Stored data entries
____________
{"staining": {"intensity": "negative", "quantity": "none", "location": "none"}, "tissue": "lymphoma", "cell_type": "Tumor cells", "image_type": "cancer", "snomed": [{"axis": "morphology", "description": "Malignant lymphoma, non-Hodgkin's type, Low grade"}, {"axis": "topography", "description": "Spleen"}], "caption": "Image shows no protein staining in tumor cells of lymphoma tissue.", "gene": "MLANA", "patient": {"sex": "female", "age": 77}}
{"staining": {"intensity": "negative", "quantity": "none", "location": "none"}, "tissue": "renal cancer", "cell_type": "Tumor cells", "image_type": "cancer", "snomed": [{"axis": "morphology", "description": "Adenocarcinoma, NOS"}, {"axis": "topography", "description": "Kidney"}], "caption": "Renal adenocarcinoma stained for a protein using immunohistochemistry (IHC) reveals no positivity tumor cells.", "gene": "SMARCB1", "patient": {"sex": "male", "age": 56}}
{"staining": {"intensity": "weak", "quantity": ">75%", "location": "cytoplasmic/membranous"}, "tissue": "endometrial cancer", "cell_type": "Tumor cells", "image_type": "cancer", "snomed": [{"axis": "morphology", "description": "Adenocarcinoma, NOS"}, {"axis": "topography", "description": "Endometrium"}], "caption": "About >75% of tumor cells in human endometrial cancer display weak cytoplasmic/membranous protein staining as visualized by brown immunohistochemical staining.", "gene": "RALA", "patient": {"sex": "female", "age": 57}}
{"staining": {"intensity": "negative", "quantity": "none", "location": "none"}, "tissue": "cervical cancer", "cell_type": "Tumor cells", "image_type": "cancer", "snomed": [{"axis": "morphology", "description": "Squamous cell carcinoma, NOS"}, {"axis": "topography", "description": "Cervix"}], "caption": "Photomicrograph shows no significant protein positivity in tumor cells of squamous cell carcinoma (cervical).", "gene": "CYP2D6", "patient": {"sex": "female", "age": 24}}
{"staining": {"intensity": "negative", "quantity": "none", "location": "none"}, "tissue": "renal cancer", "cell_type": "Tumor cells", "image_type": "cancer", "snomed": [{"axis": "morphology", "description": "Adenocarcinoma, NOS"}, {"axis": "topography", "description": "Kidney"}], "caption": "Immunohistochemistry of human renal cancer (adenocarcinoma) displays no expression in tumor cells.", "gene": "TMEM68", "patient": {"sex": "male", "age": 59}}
____________
**AIM OF THE EXERCISE:** Write each entry out again, exactly as it reads above.

**WRITTEN REPLY:**
{"staining": {"intensity": "negative", "quantity": "none", "location": "none"}, "tissue": "lymphoma", "cell_type": "Tumor cells", "image_type": "cancer", "snomed": [{"axis": "morphology", "description": "Malignant lymphoma, non-Hodgkin's type, Low grade"}, {"axis": "topography", "description": "Spleen"}], "caption": "Image shows no protein staining in tumor cells of lymphoma tissue.", "gene": "MLANA", "patient": {"sex": "female", "age": 77}}
{"staining": {"intensity": "negative", "quantity": "none", "location": "none"}, "tissue": "renal cancer", "cell_type": "Tumor cells", "image_type": "cancer", "snomed": [{"axis": "morphology", "description": "Adenocarcinoma, NOS"}, {"axis": "topography", "description": "Kidney"}], "caption": "Renal adenocarcinoma stained for a protein using immunohistochemistry (IHC) reveals no positivity tumor cells.", "gene": "SMARCB1", "patient": {"sex": "male", "age": 56}}
{"staining": {"intensity": "weak", "quantity": ">75%", "location": "cytoplasmic/membranous"}, "tissue": "endometrial cancer", "cell_type": "Tumor cells", "image_type": "cancer", "snomed": [{"axis": "morphology", "description": "Adenocarcinoma, NOS"}, {"axis": "topography", "description": "Endometrium"}], "caption": "About >75% of tumor cells in human endometrial cancer display weak cytoplasmic/membranous protein staining as visualized by brown immunohistochemical staining.", "gene": "RALA", "patient": {"sex": "female", "age": 57}}
{"staining": {"intensity": "negative", "quantity": "none", "location": "none"}, "tissue": "cervical cancer", "cell_type": "Tumor cells", "image_type": "cancer", "snomed": [{"axis": "morphology", "description": "Squamous cell carcinoma, NOS"}, {"axis": "topography", "description": "Cervix"}], "caption": "Photomicrograph shows no significant protein positivity in tumor cells of squamous cell carcinoma (cervical).", "gene": "CYP2D6", "patient": {"sex": "female", "age": 24}}
{"staining": {"intensity": "negative", "quantity": "none", "location": "none"}, "tissue": "renal cancer", "cell_type": "Tumor cells", "image_type": "cancer", "snomed": [{"axis": "morphology", "description": "Adenocarcinoma, NOS"}, {"axis": "topography", "description": "Kidney"}], "caption": "Immunohistochemistry of human renal cancer (adenocarcinoma) displays no expression in tumor cells.", "gene": "TMEM68", "patient": {"sex": "male", "age": 59}}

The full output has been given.